A second is that specialized acceleration solutions will probably live mostly within the specialized microservices that they were created to support.  Sure, Azure will support pools of FPGAs.  But those will exist mostly to speed up things like Cosmos or Bing, simply because using them is extremely complex, and misusing them can disrupt the entire cloud fabric.  This can also make up for the dreadful state of the supporting tools for most if not all cloud-scale elastic mechanisms.  Like early client-server computing, home-brew use of technologies like DHTs, FPGA and GPU and TPU accelerators, RDMA, Optane memory -- none of that makes a lot of sense right now.  You could perhaps pull it off, but more likely, the larger market will reject such things... except when they result in ultra-fast, ultra-cheap micro-services that they can treat as black boxes.

A third observation is that as researchers, if we hope to be impactful, we shouldn't fight this wave.  Take my own work on Derecho.  Understanding that Derecho will be used mostly to build new microservices helps me understand how to shape the APIs to look natural to the people who would be likely to use it.  Understanding that those microservices might be used mostly from Azure's function server or Amazon's AWS Lambda, tells me what a typical critical path would look like, and can focus me on ensuring that this particular path is very well-supported, leverages RDMA at every hop if RDMA is available, lets me add auto-configuration logic to Derecho based on the environment one would find at runtime, etc.

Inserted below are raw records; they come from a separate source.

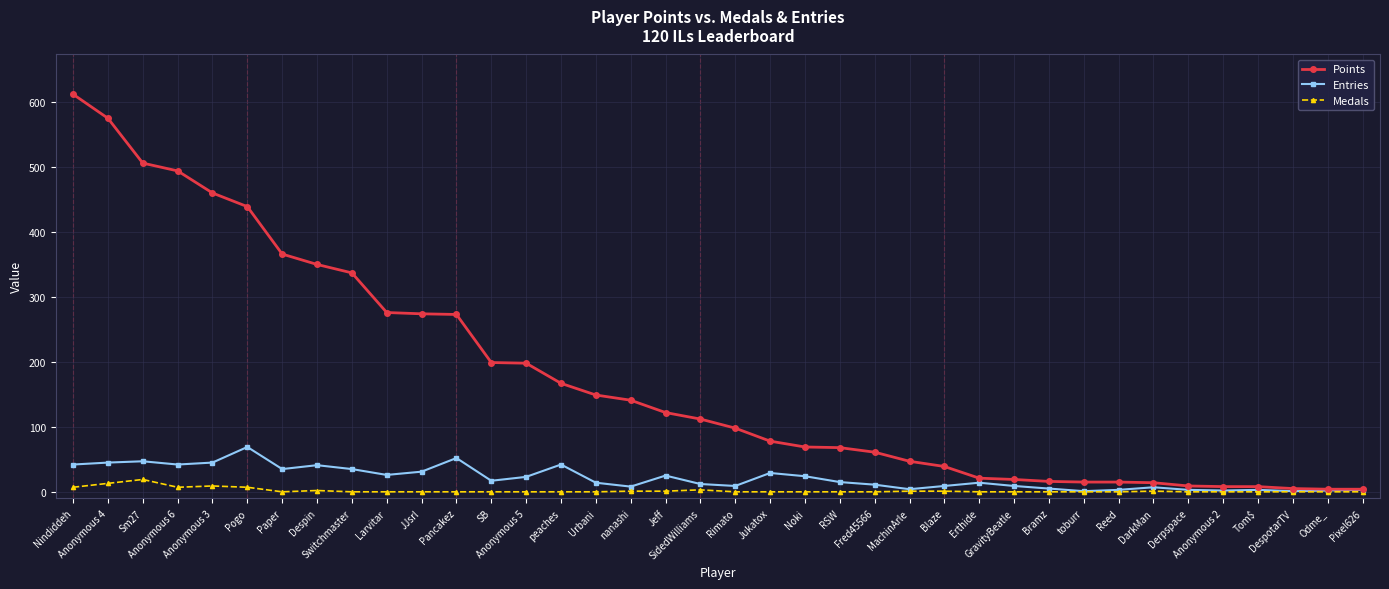

What position from the right is Reed?

8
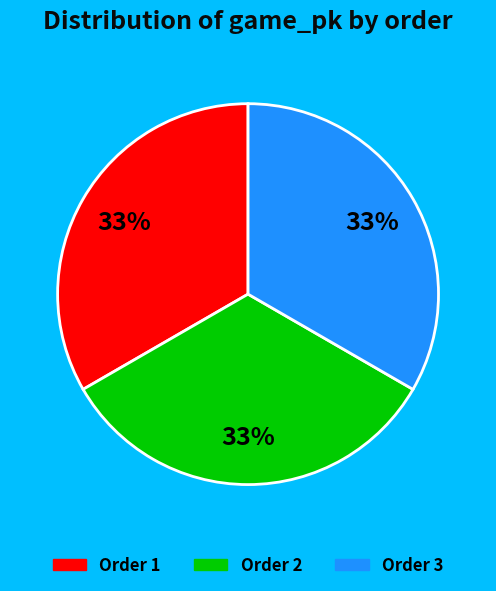

Is there a majority slice in this chart?

No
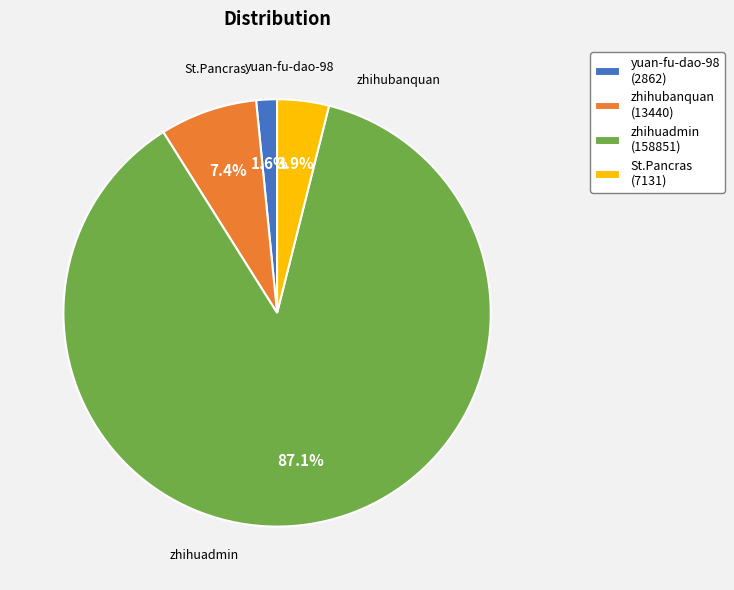

How many slices are in this pie chart?

4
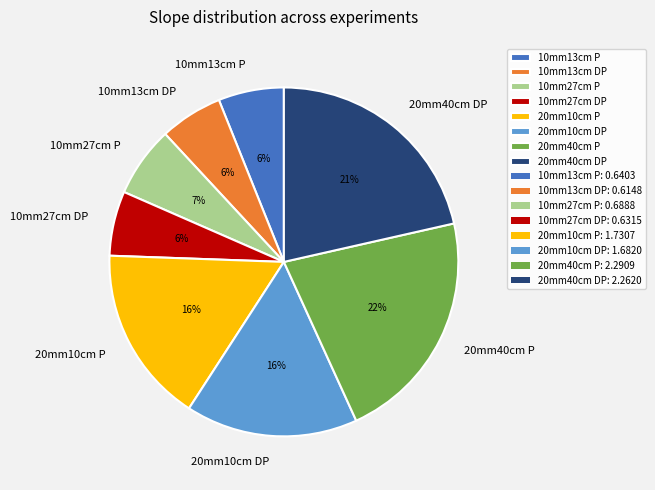

To the nearest percent, what percentage of the pie is 10mm13cm P?

6%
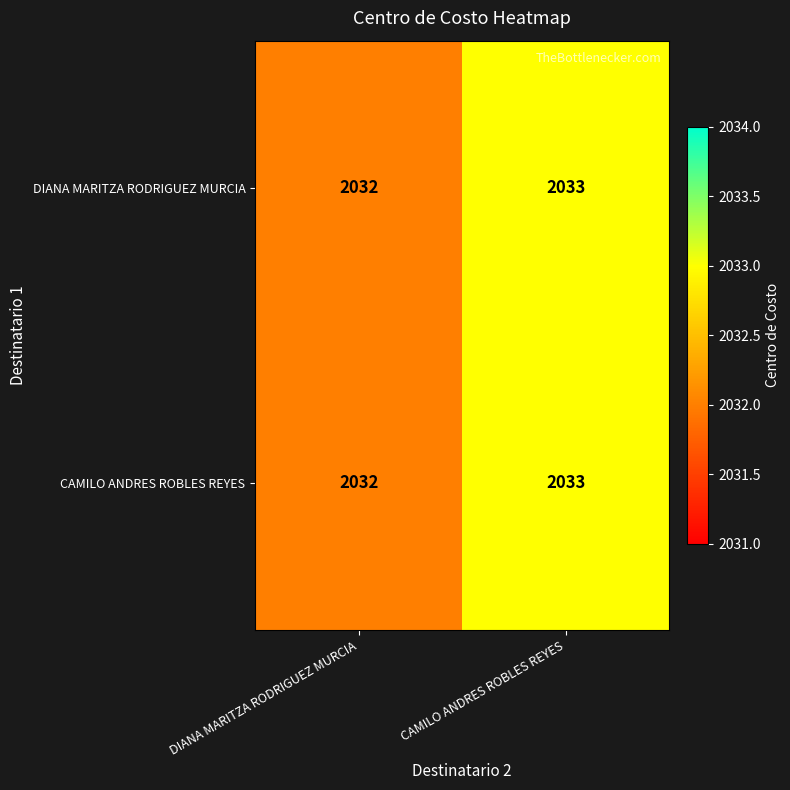

What is the total value across all series at DIANA MARITZA RODRIGUEZ MURCIA?

4064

We should also be looking at the next generation of applications and by doing so, should try to understand and abstract by recognizing their needs and likely data access and computational patterns.  On this, I'll point to work like the new paper on Ray from OSDI: a specialized microservice for a style of computing common in gradient-descent model training, or Tensor Flow: ultimately, a specialized microservice for leveraging TPUs, or Spark: a specialized microservice to improve the scheduling and caching of Hadoop jobs.  Each technology is exquisitely matched to context, and none can simply be yanked out and used elsewhere.  For example, you would be unwise to try and build a new Paxos service using Tensor Flow: it might work, but it wouldn't make a ton of sense.  You might manage to publish a paper, but it is hard to imagine such a thing having broad impact.  Spark is just not an edge caching solution: it really makes sense only in the big-data repositories where the DataBricks product line lives.  And so forth.